Ева не ответила. Бенни еще ни разу не видела подругу в таком состоянии.

– Неужели там нет никого симпатичного? Я думала, что ты уже обзавелась кучей подруг.

– На кухне есть сестра Джоан. Вечно простуженная, руки в порезах, но очень добрая. Пока я мою посуду, она варит мне какао в кувшине на случай, если придет мать Клер и подумает, что со мной обращаются как с нормальным человеком. Понимаешь, мне приходится пить не из чашки, а прямо из кувшина.

– Я имела в виду твоих одноклассниц.

– Нет, никаких подруг у меня нет.

– Ева, ты просто ни с кем не пыталась подружиться.

– Ты чертовски права, не пыталась. Какой смысл, если я здесь не останусь? Не останусь, и точка.

– Ева, но что ты будешь делать? Нельзя так обойтись с матерью Фрэнсис и сестрами.

– Через несколько дней я что-нибудь придумаю. Я не буду жить в этом монастыре. Не буду делать то, что она меня заставляет! – В голосе Евы прозвучала истерическая нотка.

– Ладно, ладно, – уже другим тоном сказала Бенни. – Может быть, вечером сядешь на автобус, уедешь в Нокглен и вернешься в монастырь?

– Не могу. Они расстроятся.

– По-твоему, лучше стоять на улице, дрожать и лгать, что ты была в больнице? Интересно, что сказали бы сестры, если бы это услышали… Ну что, пойдем через парк? Там красиво, хотя и сыро. – Лицо Бенни приняло мрачное выражение.

Ева почувствовала себя виноватой.

– Извини. Я понимаю, что порчу тебе праздник. Это совсем не то, в чем ты нуждаешься.

Они добрались до угла парка Святого Стивена. Загорелся зеленый свет, и девушки начали переходить улицу.

– Посмотри, какая красота, – с завистью сказала Бенни. Они видели смеявшихся и болтавших студентов в суконных куртках и университетских шарфах. Видели девушек с конскими хвостами, дружески шедших рядом с юношами по мокрым тротуарам к Эрлсфорт-террас. Некоторые шли сами по себе, но держались очень уверенно. Среди них была светловолосая девушка в красивом темно-синем жакете; дождь не мешал ей выглядеть элегантно.

И тут все перемешалось. Они увидели, как черный мотоцикл забуксовал, потерял управление и понесся навстречу солидному черному «моррис-майнору». Все было как в замедленном кино. Мальчик упал, а мотоцикл закувыркался и полетел дальше. Машина попыталась избежать столкновения с ними обоими, после чего и мотоцикл, и «моррис» врезались в группу пешеходов, переходивших мокрую мостовую.

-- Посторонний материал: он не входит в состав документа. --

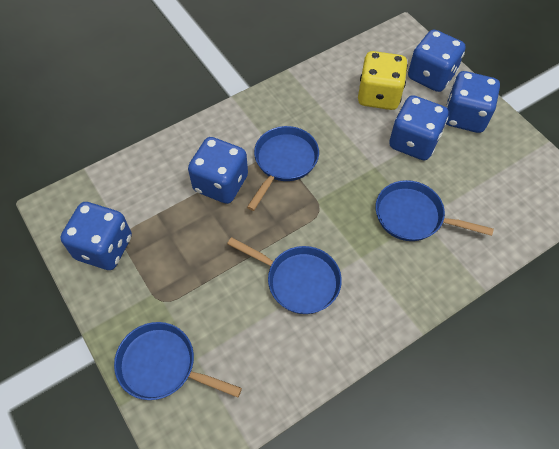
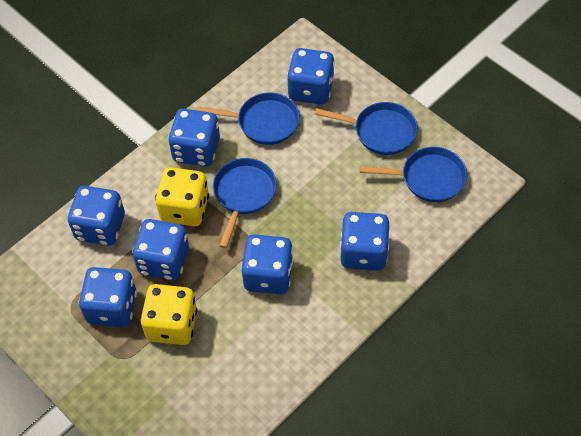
blue dice: [61,202,132,270] [188,137,248,204] [389,95,448,160] [408,29,466,92] [446,71,500,133] = 5 -> [67,186,125,246] [79,267,137,327] [132,219,189,280] [168,109,220,167] [241,234,293,294] [287,48,335,105] [340,212,390,271] = 7
yellow dice: [358,51,408,110] = 1 -> [140,284,197,345] [155,167,209,226] = 2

Ева услышала крик Бенни, а затем увидела застывшие лица и приближавшуюся к ней машину. Девушка не слышала криков, потому что у нее зазвенело в ушах. Затем машина припечатала ее к фонарному столбу, и Ева потеряла сознание. Рядом с ней лежал мертвый мотоциклист. Мальчик по имени Фрэнсис Джозеф Хегарти.

Глава четвертая

Потом все говорили, что произошло чудо: убитых и раненых должно было быть намного больше. Вторым чудом было то, что водитель, сумевший выбраться из машины без посторонней помощи, сам оказался доктором с Фицуильям-сквер и прекрасно знал, что нужно делать. Он прижимал платок к окровавленному лицу, но заверил всех, что это царапина, и дал указания, которые были исполнены буквально. Один должен был остановить уличное движение, другой – вызвать полицию, а третий – побежать по переулку в травматологическое отделение больницы Святого Винсента и вызвать санитаров. Доктор Фоли опустился на колени рядом с телом мальчика, мотоцикл которого потерял управление. Он закрыл глаза и молча вознес хвалу Небесам за то, что его собственный сын не хочет ездить на таком средстве передвижения.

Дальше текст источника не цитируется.